The Riverside Press-Enterprise
Trump docs case may be trial-bound
Judge appears skeptical that former president could legally keep records
A federal judge appeared reluctant Thursday to dismiss the classified documents prosecution of Donald Trump after his lawyers argued for hours that the case trampled on the former president's rights.
As Trump looked on in the courtroom, his attorneys pressed U.S. District Judge Aileen Cannon to throw out the case, arguing he was legally entitled to keep the sensitive records he is charged with illegally retaining after he left the White House.
Trump's lawyers say the Presidential Records Act gave him the authority to designate as personal property the records he took with him to his Mar-a-lago estate in Florida.

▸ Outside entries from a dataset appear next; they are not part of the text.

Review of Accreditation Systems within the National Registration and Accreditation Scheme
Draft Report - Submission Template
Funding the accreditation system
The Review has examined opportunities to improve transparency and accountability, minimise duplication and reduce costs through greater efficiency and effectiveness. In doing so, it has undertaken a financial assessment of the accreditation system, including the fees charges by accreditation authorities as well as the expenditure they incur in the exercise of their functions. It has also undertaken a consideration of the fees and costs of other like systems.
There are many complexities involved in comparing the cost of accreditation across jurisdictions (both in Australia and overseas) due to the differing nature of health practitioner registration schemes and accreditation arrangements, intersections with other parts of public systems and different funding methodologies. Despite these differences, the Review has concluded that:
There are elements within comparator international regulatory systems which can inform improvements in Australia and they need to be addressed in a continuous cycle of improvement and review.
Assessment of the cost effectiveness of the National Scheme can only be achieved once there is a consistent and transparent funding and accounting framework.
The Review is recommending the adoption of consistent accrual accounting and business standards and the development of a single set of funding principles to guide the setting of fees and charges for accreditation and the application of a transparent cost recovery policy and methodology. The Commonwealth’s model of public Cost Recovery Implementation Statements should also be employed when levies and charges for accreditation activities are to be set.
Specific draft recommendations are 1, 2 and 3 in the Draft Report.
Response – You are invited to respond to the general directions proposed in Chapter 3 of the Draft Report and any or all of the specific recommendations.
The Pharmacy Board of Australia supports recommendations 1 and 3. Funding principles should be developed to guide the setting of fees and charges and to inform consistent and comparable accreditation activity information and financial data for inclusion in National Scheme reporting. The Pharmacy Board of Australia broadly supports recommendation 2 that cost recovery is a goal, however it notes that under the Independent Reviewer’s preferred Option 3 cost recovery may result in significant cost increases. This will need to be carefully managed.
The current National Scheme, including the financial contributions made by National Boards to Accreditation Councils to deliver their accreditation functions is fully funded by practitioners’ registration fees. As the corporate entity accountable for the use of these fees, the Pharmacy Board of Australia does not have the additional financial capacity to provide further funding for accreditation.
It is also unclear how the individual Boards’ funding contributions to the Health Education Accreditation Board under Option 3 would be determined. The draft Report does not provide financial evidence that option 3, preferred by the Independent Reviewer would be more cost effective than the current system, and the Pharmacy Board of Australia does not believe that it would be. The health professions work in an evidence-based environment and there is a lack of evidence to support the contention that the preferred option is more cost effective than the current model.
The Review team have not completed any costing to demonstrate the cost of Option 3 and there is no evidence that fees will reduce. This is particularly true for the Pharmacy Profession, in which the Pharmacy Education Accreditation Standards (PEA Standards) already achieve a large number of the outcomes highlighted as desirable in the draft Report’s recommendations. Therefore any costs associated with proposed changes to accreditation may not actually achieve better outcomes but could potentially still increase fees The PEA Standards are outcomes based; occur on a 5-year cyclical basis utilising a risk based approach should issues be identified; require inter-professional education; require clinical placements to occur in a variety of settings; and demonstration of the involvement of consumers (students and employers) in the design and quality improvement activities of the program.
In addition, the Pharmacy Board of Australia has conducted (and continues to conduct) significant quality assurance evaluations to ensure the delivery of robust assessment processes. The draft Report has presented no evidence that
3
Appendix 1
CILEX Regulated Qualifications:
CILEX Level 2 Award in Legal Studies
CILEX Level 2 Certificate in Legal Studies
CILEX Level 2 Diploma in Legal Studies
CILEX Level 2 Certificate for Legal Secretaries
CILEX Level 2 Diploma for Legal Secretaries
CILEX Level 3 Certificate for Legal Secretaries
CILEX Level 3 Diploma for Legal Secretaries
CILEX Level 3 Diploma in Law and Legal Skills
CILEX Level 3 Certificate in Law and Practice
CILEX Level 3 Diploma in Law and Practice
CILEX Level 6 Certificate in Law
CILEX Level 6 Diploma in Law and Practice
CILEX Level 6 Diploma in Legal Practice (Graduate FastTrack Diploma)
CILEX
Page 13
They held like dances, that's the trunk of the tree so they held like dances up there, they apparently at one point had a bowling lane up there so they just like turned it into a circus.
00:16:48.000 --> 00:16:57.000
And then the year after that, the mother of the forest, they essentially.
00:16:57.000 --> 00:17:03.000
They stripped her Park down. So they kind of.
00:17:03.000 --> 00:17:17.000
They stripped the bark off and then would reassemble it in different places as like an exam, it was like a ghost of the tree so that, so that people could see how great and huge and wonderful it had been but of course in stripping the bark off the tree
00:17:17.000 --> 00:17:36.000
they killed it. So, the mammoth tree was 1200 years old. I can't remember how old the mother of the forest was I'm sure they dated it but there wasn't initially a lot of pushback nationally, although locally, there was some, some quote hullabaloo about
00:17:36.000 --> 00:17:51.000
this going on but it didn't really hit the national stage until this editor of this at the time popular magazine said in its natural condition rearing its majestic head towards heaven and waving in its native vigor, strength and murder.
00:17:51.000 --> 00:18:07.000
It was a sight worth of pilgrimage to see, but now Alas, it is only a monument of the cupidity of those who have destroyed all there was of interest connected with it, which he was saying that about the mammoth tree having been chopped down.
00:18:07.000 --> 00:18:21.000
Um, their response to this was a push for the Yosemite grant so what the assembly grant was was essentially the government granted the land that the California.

Prosecutors say those included top-secret information and documents related to nuclear programs and the military capabilities of the U.S. and foreign adversaries.
Cannon, who was nominated to the bench by Trump, didn't immediately rule, but made it clear through her questions that she was skeptical of the defense effort to scuttle one of four criminal cases against the 2024 presumptive Republican presidential nominee. Cannon suggested she seemed inclined to have the disputed issues be decided by a jury.
A prosecutor told Cannon that
there are “all sorts of reasons” that Trump's argument is wrong. Prosecutors said the files Trump is charged with possessing are presidential records, not personal ones, and that the statute does not apply to classified and top-secret documents, like those kept at Mar-a-lago.
“The documents charged in the indictment are not personal records. They are not,” said David Harbach, a member of special counsel Jack Smith's team.